Un governo nato solo per vivere sarà, dunque, capace di operare? Come si vede dalle tensioni nate da un mese a questa parte tra i partiti di maggioranza e anche all’interno di essi, è difficile dare una risposta.

L’incontro di ieri tra il presidente del Consiglio e Nicola Zingaretti, cioè il leader del partito che ha fin qui dato l’appoggio meno nervoso al governo, aveva proprio tale questione all’ordine del giorno. La situazione politico-parlamentare non consente, prima dell’autunno, di assumere decisioni risolutive circa il programma di utilizzazione delle risorse europee. Ma perdere le elezioni regionali di settembre in Puglia, Marche e Liguria trasformerebbe una tattica di attesa in un gorgo letale per il governo.
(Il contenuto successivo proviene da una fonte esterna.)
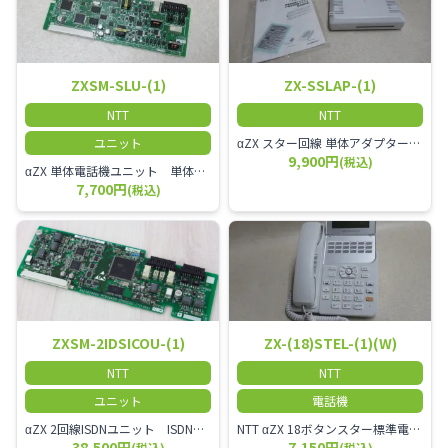
ZXSM-SLU-(1)
ZX-SSLAP-(1)
NTT
NTT
ユニット
αZX スター回線 単体アダプター 受付電話機、ドアホン、FAX等を1台収容できる装置です。
9,900円
(税込)
αZX 単体電話機ユニット 単体電話機、複合機、ドアホン等、 2台分収容可能にするユニット
7,700円
(税込)
ZXSM-2IDSICOU-(1)
ZX-(18)STEL-(1)(W)
NTT
NTT
ユニット
電話機
αZX 2回線ISDNユニット ISDN回線を2本収容可能です。
NTT αZX 18ボタンスター標準電話機(白)
38,500円
7,150円
(税込)
(税込)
Di qui, a margine dell’incontro di ieri, l’invito del presidente del Consiglio alle forze di maggioranza a trovare le convergenze possibili nelle realtà locali chiamate al voto. Di qui, su richiesta del Pd, la calendarizzazione per fine luglio alla Camera della riforma elettorale in senso proporzionale, come paracadute in caso di vittoria del centro-destra nelle elezioni regionali.

Questa maggioranza non è in condizione di correre. Del resto non era nata per questo. Vedremo se sarà capace di muovere almeno qualche passo.